Era un'Europa indubbiamente diversa, quella che si ritrovava a Roma 50 anni fa. 6 stati fondatori per dare l'esempio, quando ancora il termine "globalizzazione" non era di moda, quando certe azioni pionieristiche potevano parere non avere un senso.
L'Europa di oggi è una superpotenza in potenza: certo, abbiamo l'Euro - l'Euro forte rispetto al dollaro ma anche l'Euro che non fa arrivare a fine mese - ma non politiche comuni, non modelli da seguire.
Lingue, radici, storie e diatribe interne: tutto ci divide, tutto ci porta ad unirci. Fattori esogeni, prima di tutto, e poi quel solito bisogno di sussistenza, di essere indipendenti, di toglierci di dosso l'etichetta di "Vecchio Continente" una volta per tutte, anche se alla demografia non si scappa. L'esigenza di tornare a recitare un ruolo nel mondo: è questo il motore che ci deve far superare i contrasti, le paure che i rumeni nella Ue ci vengano in casa a sottrarre il lavoro buono nell'ufficio della porta accanto. Oggi che Tigri, Dragoni e McDonalds' ci stringono nella morsa, l'Europa è chiamata ad indicare una via d'uscita alternativa, una soluzione a cui aggrapparsi.

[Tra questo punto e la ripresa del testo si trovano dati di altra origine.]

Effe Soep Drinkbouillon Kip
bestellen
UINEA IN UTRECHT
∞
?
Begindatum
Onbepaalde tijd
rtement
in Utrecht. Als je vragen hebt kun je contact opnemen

Con il proprio impegno, le proprie intelligenze, le proprie peculiarità, di un popolo straordinariamente variegato e straordinariamente reattivo.
Il tutto, senza rinunciare alla propria qualità della vita, alla propria - immensa - cultura, ai propri ritmi ed alle proprie vocazioni.
L'Europa che compie 50 anni è un evento che dobbiamo tornare a riscoprire, anche senza che ce lo consigli Luca Cordero di Montezemolo, e che ci deve far riflettere. Riflettere, per agire.
Da Yalta a Berlino, passando per Roma e Nizza: questa Europa ha già in sè il seme della multilocalità. Che sia Grosse Koalition, DC o Partito Democratico, c'è un gran bisogno di ripartire. E costruire sulla griglia dell'economia, l'Europa dei saperi e dei poteri.